Governor Sanjay Malhotra said this CRR cut would release liquidity of ₹2.5 trillion and make for quicker transmission of cuts in repo rates to lower lending rates. To be sure, the banking system is already in a surplus mode after RBI infused durable liquidity of ₹9.5 trillion since January. According to a report by IDFC First Bank on 3 June, the liquidity surplus improved to ₹1.7 trillion in May 2025, and is expected to rise to ₹5 trillion by August 2025, as government expenditure rises.
“From here onwards, the MPC will be carefully assessing the incoming data and the evolving outlook to chart out the future course of monetary policy in order to strike the right growth-inflation balance,” the MPC said.
“The fast-changing global economic situation too necessitates continuous monitoring and assessment of the evolving macroeconomic outlook.”
In its April monetary policy meeting, RBI had reduced the repo rate by 25 bps and also shifted the policy stance to ‘accommodative’ from ‘neutral’.
RBI maintained GDP forecast for FY26 at 6.5%. GDP estimates for Q1FY26 is at 6.5%, Q2FY26 at 6.7%, Q3FY26 at 6.6% and Q4FY26 is at 6.3%.
CPI inflation forecast for FY26 has been reduced to 3.7% from 4% earlier. Q1FY26 CPI inflation is projected at 2.9% from 3.6% earlier, while projections for Q2FY26 has been cut to 3.4% from 3.9%, Q3FY26 raised to 3.9% from 3.8% and Q4FY26 has been maintained at 4.4%.
The rate cut of 50 bps was quite unexpected. Of 15 economists and treasury heads polled by Mint last week, 14 said the central bank’s rate-setting panel will unanimously vote for a 25 basis points repo rate cut to 5.75%, keeping the policy stance unchanged at accommodative. However, State Bank of India’s chief economic advisor Soumya Kanti Ghosh had said he expected the MPC to go for a sharper cut of 50 bps.
The cut comes at a time India’s inflation measured by the consumer price index eased in April to its slowest pace in over six years on the back of lower food prices. Retail inflation rose 3.16% year-on-year in April, down from 3.34% in March, 3.61% in February, and 4.83% in the same month last year, according to data from the ministry of statistics and programme implementation.

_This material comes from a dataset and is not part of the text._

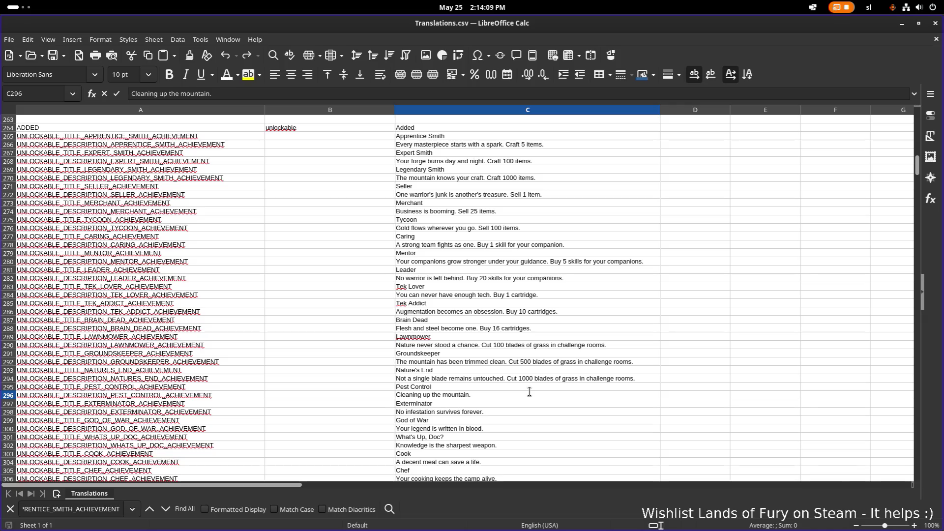
type("Kill 500 en")
type("emies.")
key("Return")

The central bank on Friday revised its inflation estimate for FY26 to 3.7%. The inflation outlook for the year is being revised downwards from the earlier forecast of 4% to 3.7%, it said.

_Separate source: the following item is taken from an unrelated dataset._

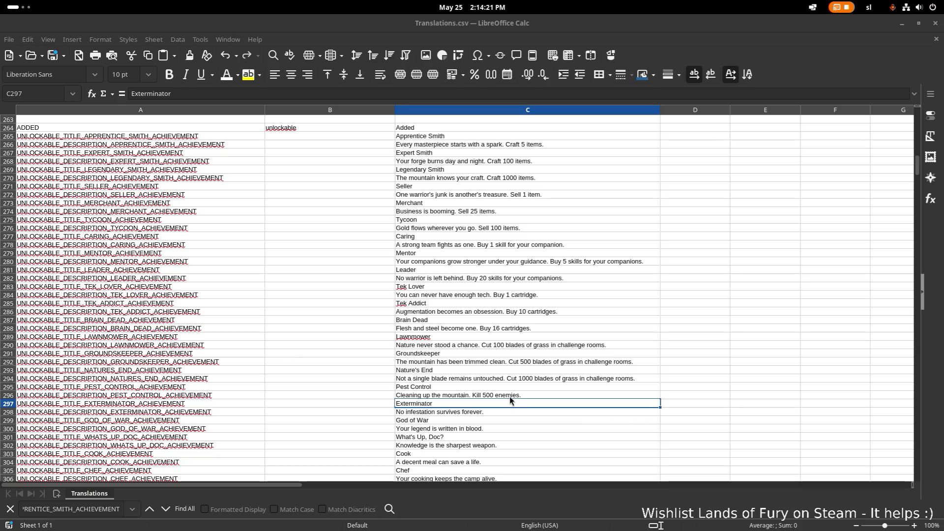
left_click(533, 395)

Meanwhile, the Indian economy is estimated to have grown 7.4% in the three months through March and 6.5% for the full financial year 2024-25. Mint reported on 30 May that both March quarter and FY25 figures were lower than 8.4% in Q4 of FY24 and 9.2% (revised) in full FY24. In April RBI had projected GDP growth for 2025-26 at 6.5%, with Q1 at 6.5%; Q2 at 6.7%; Q3 at 6.6%; and Q4 at 6.3%.
On Friday, the MPC said that growth remains lower than its aspirations amidst a challenging global environment and heightened uncertainty. “Thus, it is imperative to continue to stimulate domestic private consumption and investment through policy levers to step up the growth momentum,” it said.